We bought bottled beer from a vendor to quench our thirsts... It was a hot, slightly muggy summer day, and the parking lot was a little dusty. After the beer, we also bought a balloon of nitrous oxide. Laughing gas, as it's also known, is a quick, intense high that doesn't last too long; but is pleasurable. As with most drugs, it's inhaled through the mouth. The user then holds their breath until they can no longer do so. Nitrous produces a kind of ringing sensation inside your head for a couple minutes after use, along with general (short-lived) euphoria.

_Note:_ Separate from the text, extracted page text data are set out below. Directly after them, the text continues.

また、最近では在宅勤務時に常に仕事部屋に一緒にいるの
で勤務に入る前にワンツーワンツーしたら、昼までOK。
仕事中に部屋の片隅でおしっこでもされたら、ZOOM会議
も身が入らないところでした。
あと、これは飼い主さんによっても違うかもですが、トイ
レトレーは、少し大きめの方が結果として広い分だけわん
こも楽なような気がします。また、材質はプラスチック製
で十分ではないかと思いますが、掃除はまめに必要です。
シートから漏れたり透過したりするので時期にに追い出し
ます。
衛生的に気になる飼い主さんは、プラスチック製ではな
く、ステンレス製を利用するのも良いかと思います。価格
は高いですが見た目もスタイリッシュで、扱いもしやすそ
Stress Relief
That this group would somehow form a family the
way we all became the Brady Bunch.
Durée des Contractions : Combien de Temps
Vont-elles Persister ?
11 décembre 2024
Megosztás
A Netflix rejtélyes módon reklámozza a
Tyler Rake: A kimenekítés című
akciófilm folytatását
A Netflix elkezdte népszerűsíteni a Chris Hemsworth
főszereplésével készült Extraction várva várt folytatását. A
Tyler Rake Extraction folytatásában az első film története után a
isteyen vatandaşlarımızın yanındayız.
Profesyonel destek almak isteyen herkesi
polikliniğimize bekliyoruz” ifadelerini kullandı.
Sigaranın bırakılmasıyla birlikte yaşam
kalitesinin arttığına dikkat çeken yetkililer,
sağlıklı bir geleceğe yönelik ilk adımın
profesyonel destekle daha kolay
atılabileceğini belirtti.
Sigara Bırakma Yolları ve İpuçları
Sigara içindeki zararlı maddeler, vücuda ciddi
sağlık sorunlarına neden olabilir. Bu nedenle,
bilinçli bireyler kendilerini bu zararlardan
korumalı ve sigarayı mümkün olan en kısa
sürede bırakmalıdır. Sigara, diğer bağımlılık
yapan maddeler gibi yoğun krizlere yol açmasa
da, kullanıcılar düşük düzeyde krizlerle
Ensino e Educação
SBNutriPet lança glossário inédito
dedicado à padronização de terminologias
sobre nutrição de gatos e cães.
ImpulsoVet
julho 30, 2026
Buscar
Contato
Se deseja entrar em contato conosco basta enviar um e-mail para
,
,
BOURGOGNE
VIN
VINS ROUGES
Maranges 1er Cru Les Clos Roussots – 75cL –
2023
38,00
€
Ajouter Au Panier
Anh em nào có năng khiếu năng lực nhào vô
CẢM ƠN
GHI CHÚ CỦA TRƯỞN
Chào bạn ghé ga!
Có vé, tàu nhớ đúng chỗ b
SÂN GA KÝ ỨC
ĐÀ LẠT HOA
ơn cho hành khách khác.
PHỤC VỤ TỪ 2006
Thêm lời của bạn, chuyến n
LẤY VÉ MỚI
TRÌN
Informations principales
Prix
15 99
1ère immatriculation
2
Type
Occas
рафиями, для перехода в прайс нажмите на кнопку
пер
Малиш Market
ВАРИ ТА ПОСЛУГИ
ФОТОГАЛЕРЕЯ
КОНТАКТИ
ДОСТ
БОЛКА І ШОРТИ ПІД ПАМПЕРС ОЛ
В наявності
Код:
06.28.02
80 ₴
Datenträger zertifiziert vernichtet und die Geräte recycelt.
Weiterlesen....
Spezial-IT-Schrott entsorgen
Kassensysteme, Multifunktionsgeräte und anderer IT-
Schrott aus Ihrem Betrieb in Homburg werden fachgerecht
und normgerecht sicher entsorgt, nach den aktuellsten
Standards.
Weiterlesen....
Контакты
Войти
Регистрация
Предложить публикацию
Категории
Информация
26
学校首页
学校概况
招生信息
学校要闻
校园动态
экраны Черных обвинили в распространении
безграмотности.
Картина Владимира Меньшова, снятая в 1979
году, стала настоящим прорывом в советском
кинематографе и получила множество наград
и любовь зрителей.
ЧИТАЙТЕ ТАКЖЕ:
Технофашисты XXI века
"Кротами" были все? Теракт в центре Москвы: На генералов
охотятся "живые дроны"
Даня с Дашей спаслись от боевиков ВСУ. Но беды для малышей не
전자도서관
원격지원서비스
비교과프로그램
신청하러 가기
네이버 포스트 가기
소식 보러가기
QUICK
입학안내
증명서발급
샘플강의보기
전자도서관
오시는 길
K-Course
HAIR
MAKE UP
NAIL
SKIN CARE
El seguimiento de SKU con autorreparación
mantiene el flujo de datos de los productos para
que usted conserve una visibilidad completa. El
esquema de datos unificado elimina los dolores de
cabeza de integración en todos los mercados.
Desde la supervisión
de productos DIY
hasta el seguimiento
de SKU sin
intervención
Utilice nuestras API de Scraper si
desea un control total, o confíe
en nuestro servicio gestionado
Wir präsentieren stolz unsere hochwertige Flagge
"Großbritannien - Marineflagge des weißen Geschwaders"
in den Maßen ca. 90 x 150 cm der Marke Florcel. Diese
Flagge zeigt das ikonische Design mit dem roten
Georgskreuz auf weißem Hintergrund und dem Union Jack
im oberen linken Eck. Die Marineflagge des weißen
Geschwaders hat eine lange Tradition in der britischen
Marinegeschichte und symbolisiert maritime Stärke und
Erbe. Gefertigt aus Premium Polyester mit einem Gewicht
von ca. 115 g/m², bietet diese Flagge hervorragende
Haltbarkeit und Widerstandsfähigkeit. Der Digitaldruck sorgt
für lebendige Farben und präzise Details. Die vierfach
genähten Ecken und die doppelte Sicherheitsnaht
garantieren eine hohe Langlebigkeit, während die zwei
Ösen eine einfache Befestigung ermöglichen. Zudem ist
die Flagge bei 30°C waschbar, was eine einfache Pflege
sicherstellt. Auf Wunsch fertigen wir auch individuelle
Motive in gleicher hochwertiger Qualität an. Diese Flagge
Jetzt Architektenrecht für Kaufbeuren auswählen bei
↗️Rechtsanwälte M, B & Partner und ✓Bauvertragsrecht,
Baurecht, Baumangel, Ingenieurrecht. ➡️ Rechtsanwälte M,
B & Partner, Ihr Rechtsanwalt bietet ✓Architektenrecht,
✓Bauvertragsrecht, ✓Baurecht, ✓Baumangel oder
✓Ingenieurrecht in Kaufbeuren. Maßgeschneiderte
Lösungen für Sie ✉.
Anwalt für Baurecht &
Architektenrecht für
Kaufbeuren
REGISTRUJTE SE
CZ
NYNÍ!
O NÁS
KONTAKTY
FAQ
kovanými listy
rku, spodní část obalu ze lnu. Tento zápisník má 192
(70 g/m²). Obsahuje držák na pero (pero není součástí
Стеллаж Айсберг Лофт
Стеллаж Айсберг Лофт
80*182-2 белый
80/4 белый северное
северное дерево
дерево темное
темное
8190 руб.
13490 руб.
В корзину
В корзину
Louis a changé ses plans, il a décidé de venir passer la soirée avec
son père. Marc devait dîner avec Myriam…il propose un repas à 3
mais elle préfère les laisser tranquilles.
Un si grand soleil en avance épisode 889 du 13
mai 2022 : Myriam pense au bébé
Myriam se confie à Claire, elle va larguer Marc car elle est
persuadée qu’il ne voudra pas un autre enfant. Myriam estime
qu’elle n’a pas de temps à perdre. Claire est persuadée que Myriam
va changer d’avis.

The area around the tanks of nitrous oxide were like no place I'd ever been at any other concert, before or since. Nitrous oxide has no smell that I'm aware of, but it filled the surrounding air. Every once in awhile, one of the balloons broke with a loud "POP!!!" This allowed all the contents of that balloon to get into the surrounding air. Here's where that euphoria comes in... At most concerts, no matter what drugs people are on, or what band is playing that night, there's bound to be at least one spot of trouble. Someone will argue or fight with someone else; it doesn't matter who, nor does it matter what started the original dispute... In this area, there was none of that. As I looked about, nearly EVERYONE I saw was smiling. Could've been the nitrous oxide, maybe not... It was weird, but a really good kind of weird.
Paul and I began to edge closer to the bridge that would take us to the venue. The parking lot we were in was across the road from SPAC, and there was a bridge over the highway.